I’m at the boarding gate waiting to get onto my return flight to Sydney. I’ve got an hour to kill, perfect opportunity to write a quick blog post on my attendance at iOSConf, which is the reason I’ve been lucky enough to spend the last few days in Singapore.
Unlike the official developer conference (WWDC), where Apple introduce their next iteration of technology and platforms, iOSConf is a gathering of iOS developers and speakers who share their experiences using those technologies. It’s only in its second year, but has already attracted some well known speakers and sponsors and there was a great mix of talks – too many to cover in a single post – but here are some highlights.
Image: iOS Conference – Keynote
Delivering features outside of an ‘App’
In “Build Features, Not Apps”, Natasha Murashev argues that the future of mobile is less about ‘apps’ and more about features delivered through other mobile capabilities. She began her talk with a couple of interesting stats, showing that the vast majority of iPhone users don’t actively download apps (per month) and “an average app loses up to 95% of users within the first month.”
With this, she suggests customers are not engaging with apps as much as they did, instead they expect to see your product features elsewhere on their device. For example, customers want to get at your app content without opening the app itself – via notifications and widgets for instance. Speech recognition and search should provide another access point to your app content.
This is clearly something Apple are encouraging developers to pursue, at the 2016 WWDC they introduced a number of new extension points to built-in apps, allowing for example, your app to integrate with iMessage, Maps and Siri.
Testing at Dropbox
In “Thinking of your tests as a software product”, Michael Petrov talks about how the team at Dropbox architect their automated UI tests. He talked about the journey they went through which led them to treating test suites as a software product, investing in the quality of that test suite just as you would with your shippable code.

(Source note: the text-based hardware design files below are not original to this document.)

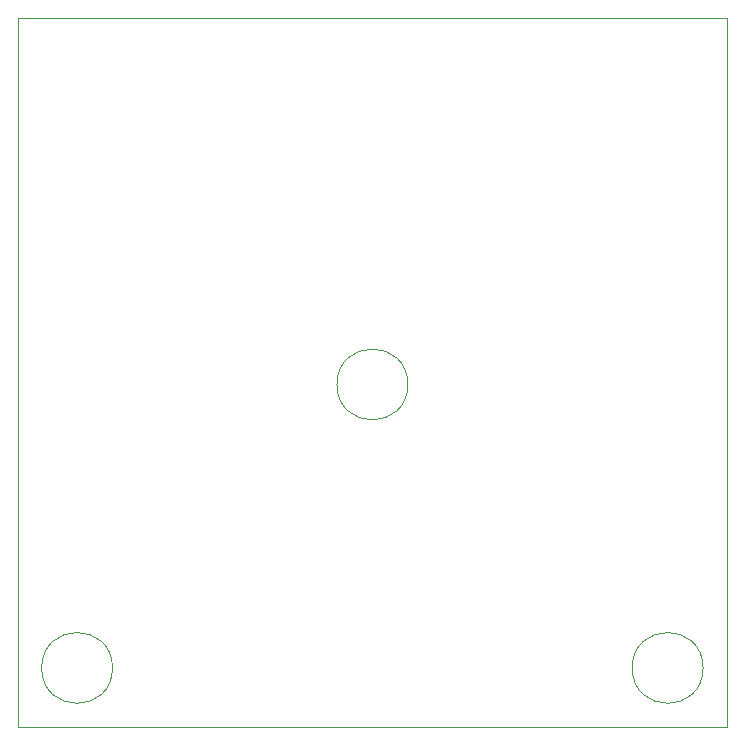
<source format=gm1>
%TF.GenerationSoftware,KiCad,Pcbnew,8.0.4*%
%TF.CreationDate,2024-08-22T23:27:10+01:00*%
%TF.ProjectId,PicoChainZero,5069636f-4368-4616-996e-5a65726f2e6b,v1.1*%
%TF.SameCoordinates,Original*%
%TF.FileFunction,Profile,NP*%
%FSLAX46Y46*%
G04 Gerber Fmt 4.6, Leading zero omitted, Abs format (unit mm)*
G04 Created by KiCad (PCBNEW 8.0.4) date 2024-08-22 23:27:10*
%MOMM*%
%LPD*%
G01*
G04 APERTURE LIST*
%TA.AperFunction,Profile*%
%ADD10C,0.050000*%
%TD*%
G04 APERTURE END LIST*
D10*
X100000000Y-40000000D02*
X160000000Y-40000000D01*
X160000000Y-100000000D01*
X100000000Y-100000000D01*
X100000000Y-40000000D01*
X158000000Y-95000000D02*
G75*
G02*
X152000000Y-95000000I-3000000J0D01*
G01*
X152000000Y-95000000D02*
G75*
G02*
X158000000Y-95000000I3000000J0D01*
G01*
X108000000Y-95000000D02*
G75*
G02*
X102000000Y-95000000I-3000000J0D01*
G01*
X102000000Y-95000000D02*
G75*
G02*
X108000000Y-95000000I3000000J0D01*
G01*
X133000000Y-71000000D02*
G75*
G02*
X127000000Y-71000000I-3000000J0D01*
G01*
X127000000Y-71000000D02*
G75*
G02*
X133000000Y-71000000I3000000J0D01*
G01*
M02*

</source>
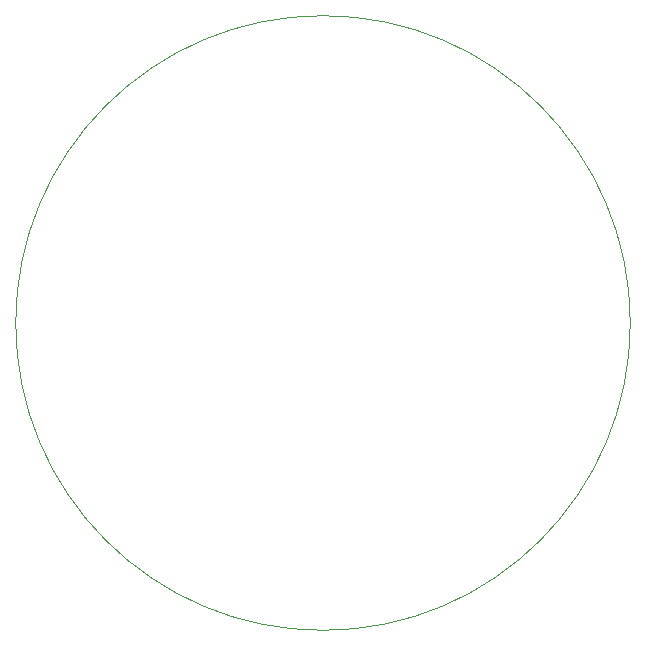
<source format=gbr>
%TF.GenerationSoftware,KiCad,Pcbnew,9.0.1*%
%TF.CreationDate,2025-04-27T19:27:19+01:00*%
%TF.ProjectId,PCB_IndicadorBateriaBaja,5043425f-496e-4646-9963-61646f724261,1*%
%TF.SameCoordinates,Original*%
%TF.FileFunction,Profile,NP*%
%FSLAX46Y46*%
G04 Gerber Fmt 4.6, Leading zero omitted, Abs format (unit mm)*
G04 Created by KiCad (PCBNEW 9.0.1) date 2025-04-27 19:27:19*
%MOMM*%
%LPD*%
G01*
G04 APERTURE LIST*
%TA.AperFunction,Profile*%
%ADD10C,0.050000*%
%TD*%
G04 APERTURE END LIST*
D10*
X96689224Y-54380000D02*
G75*
G02*
X44650776Y-54380000I-26019224J0D01*
G01*
X44650776Y-54380000D02*
G75*
G02*
X96689224Y-54380000I26019224J0D01*
G01*
M02*

</source>
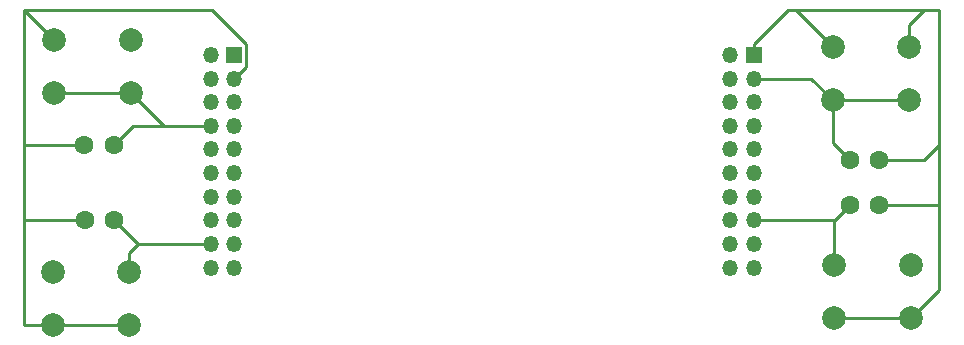
<source format=gbr>
G04 #@! TF.GenerationSoftware,KiCad,Pcbnew,5.1.5+dfsg1-2build2*
G04 #@! TF.CreationDate,2020-12-17T22:11:08-04:00*
G04 #@! TF.ProjectId,prototyping_buttons_daughterboard,70726f74-6f74-4797-9069-6e675f627574,rev?*
G04 #@! TF.SameCoordinates,Original*
G04 #@! TF.FileFunction,Copper,L1,Top*
G04 #@! TF.FilePolarity,Positive*
%FSLAX46Y46*%
G04 Gerber Fmt 4.6, Leading zero omitted, Abs format (unit mm)*
G04 Created by KiCad (PCBNEW 5.1.5+dfsg1-2build2) date 2020-12-17 22:11:08*
%MOMM*%
%LPD*%
G04 APERTURE LIST*
%ADD10C,2.000000*%
%ADD11O,1.350000X1.350000*%
%ADD12R,1.350000X1.350000*%
%ADD13C,1.600000*%
%ADD14C,0.250000*%
G04 APERTURE END LIST*
D10*
X143660000Y-71120000D03*
X143660000Y-75620000D03*
X137160000Y-71120000D03*
X137160000Y-75620000D03*
X137010000Y-57150000D03*
X137010000Y-52650000D03*
X143510000Y-57150000D03*
X143510000Y-52650000D03*
X70970000Y-76200000D03*
X70970000Y-71700000D03*
X77470000Y-76200000D03*
X77470000Y-71700000D03*
X77620000Y-52070000D03*
X77620000Y-56570000D03*
X71120000Y-52070000D03*
X71120000Y-56570000D03*
D11*
X128360000Y-71340000D03*
X130360000Y-71340000D03*
X128360000Y-69340000D03*
X130360000Y-69340000D03*
X128360000Y-67340000D03*
X130360000Y-67340000D03*
X128360000Y-65340000D03*
X130360000Y-65340000D03*
X128360000Y-63340000D03*
X130360000Y-63340000D03*
X128360000Y-61340000D03*
X130360000Y-61340000D03*
X128360000Y-59340000D03*
X130360000Y-59340000D03*
X128360000Y-57340000D03*
X130360000Y-57340000D03*
X128360000Y-55340000D03*
X130360000Y-55340000D03*
X128360000Y-53340000D03*
D12*
X130360000Y-53340000D03*
D11*
X84360000Y-71340000D03*
X86360000Y-71340000D03*
X84360000Y-69340000D03*
X86360000Y-69340000D03*
X84360000Y-67340000D03*
X86360000Y-67340000D03*
X84360000Y-65340000D03*
X86360000Y-65340000D03*
X84360000Y-63340000D03*
X86360000Y-63340000D03*
X84360000Y-61340000D03*
X86360000Y-61340000D03*
X84360000Y-59340000D03*
X86360000Y-59340000D03*
X84360000Y-57340000D03*
X86360000Y-57340000D03*
X84360000Y-55340000D03*
X86360000Y-55340000D03*
X84360000Y-53340000D03*
D12*
X86360000Y-53340000D03*
D13*
X140970000Y-66040000D03*
X138470000Y-66040000D03*
X138470000Y-62230000D03*
X140970000Y-62230000D03*
X73700000Y-67310000D03*
X76200000Y-67310000D03*
X76160000Y-60960000D03*
X73660000Y-60960000D03*
D14*
X80390000Y-59340000D02*
X77620000Y-56570000D01*
X77780000Y-59340000D02*
X76160000Y-60960000D01*
X80930000Y-59340000D02*
X77780000Y-59340000D01*
X84360000Y-59340000D02*
X80930000Y-59340000D01*
X80930000Y-59340000D02*
X80390000Y-59340000D01*
X77620000Y-56570000D02*
X71120000Y-56570000D01*
X70970000Y-76200000D02*
X68580000Y-76200000D01*
X68580000Y-49530000D02*
X84485002Y-49530000D01*
X87360001Y-54339999D02*
X86360000Y-55340000D01*
X87360001Y-52404999D02*
X87360001Y-54339999D01*
X84485002Y-49530000D02*
X87360001Y-52404999D01*
X73700000Y-67310000D02*
X68580000Y-67310000D01*
X73660000Y-60960000D02*
X68580000Y-60960000D01*
X68580000Y-60960000D02*
X68580000Y-49530000D01*
X68580000Y-76200000D02*
X68580000Y-60960000D01*
X71120000Y-52070000D02*
X68580000Y-49530000D01*
X77470000Y-76200000D02*
X70970000Y-76200000D01*
X78230000Y-69340000D02*
X76200000Y-67310000D01*
X84360000Y-69340000D02*
X78230000Y-69340000D01*
X77470000Y-70100000D02*
X78230000Y-69340000D01*
X77470000Y-71700000D02*
X77470000Y-70100000D01*
X135200000Y-55340000D02*
X137010000Y-57150000D01*
X130360000Y-55340000D02*
X135200000Y-55340000D01*
X137010000Y-57150000D02*
X143510000Y-57150000D01*
X137010000Y-60770000D02*
X138470000Y-62230000D01*
X137010000Y-57150000D02*
X137010000Y-60770000D01*
X146050000Y-73230000D02*
X143660000Y-75620000D01*
X133245000Y-49530000D02*
X146050000Y-49530000D01*
X130360000Y-52415000D02*
X133245000Y-49530000D01*
X130360000Y-53340000D02*
X130360000Y-52415000D01*
X144780000Y-62230000D02*
X146050000Y-60960000D01*
X140970000Y-62230000D02*
X144780000Y-62230000D01*
X146050000Y-60960000D02*
X146050000Y-73230000D01*
X146050000Y-49530000D02*
X146050000Y-60960000D01*
X143510000Y-52650000D02*
X143510000Y-50800000D01*
X143510000Y-50800000D02*
X144780000Y-49530000D01*
X137010000Y-52650000D02*
X133890000Y-49530000D01*
X140970000Y-66040000D02*
X146050000Y-66040000D01*
X137160000Y-75620000D02*
X143660000Y-75620000D01*
X137170000Y-67340000D02*
X138470000Y-66040000D01*
X130360000Y-67340000D02*
X137170000Y-67340000D01*
X137160000Y-71120000D02*
X137160000Y-67310000D01*
M02*

</source>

The driver for this is something I often see at client sites where automated tests are not given the same level of care as production code – as Michael points out; repeated code, large and hard to read test cases, tests break when the app flow changes, flakey tests and frustrated engineers, who ultimately lose confidence in the test suite.
Michael described the architecture they apply at Dropbox where-by test cases are built on an “App model” (representing actions that can be performed on the app under test) which in turn call a “UI Driver” (a thin wrapper around the test framework, in this case XCUITest). This isn’t necessarily anything new of course, in UI testing it’s pretty common these days to see abstractions (e.g. Page Objects) to better structure test code, but it was good to see this sort of thing being talked about at an iOS conference, where automated testing isn’t as mature as you might expect.
Rewriting the Instagram Feed
In “Scaling at Large – Lessons learned rewriting Instagram’s feed”, Facebook engineer Ryan Nostrom described a common problem we often see in iOS app development; massive view controllers and how this, along with other tech debt was preventing the team from adding new features to the the Instagram feed.
When these quality issues not only made it hard to add new features but also easy for defects to be inadvertently introduced in the Instagram app, the team decided that a rewrite was necessary. Ryan talks through the design of a data-driven UICollectionView framework,IGListKit, which has since been made open source. I’m excited to try out this component myself – with out of the box support for extensible, dynamic feeds and animated updates.
Protocol Extensions at Lyft
In “A Protocol for Compositions”, Lyft engineer Keith Smiley took another take on the massive view controller problem and showed how at Lyft, they used protocol extensions to break down a large view controller class hierarchy. It was a nice example of how “composition over inheritance” leads to decoupled, reusable code and a concrete explanation of the much hyped “protocol-oriented” paradigm.
Typically, protocols are used in Swift to implement the delegate pattern and polymorphic behaviours, but with protocol extensions (added in Swift 2.0) we can now define traits using a protocol and accompanying extension (default implementation). In his talk, Keith showed how Lyft use this to extract common behaviour from parent view controllers into traits.
Image: iOS Conference – group photo
As well as the talks I got a lot from casual random chats with fellow attendees. It’s interesting to hear the stories developers have, in some ways confirming that the technology and architectural design choices I’ve made on my own projects weren’t too crazy after all, as well as offering ideas I’m going to consider on future projects.
I’m coming away from this conference motivated to engage more with the wider iOS dev community and with lots of ideas to experiment with to ultimately write better iOS apps.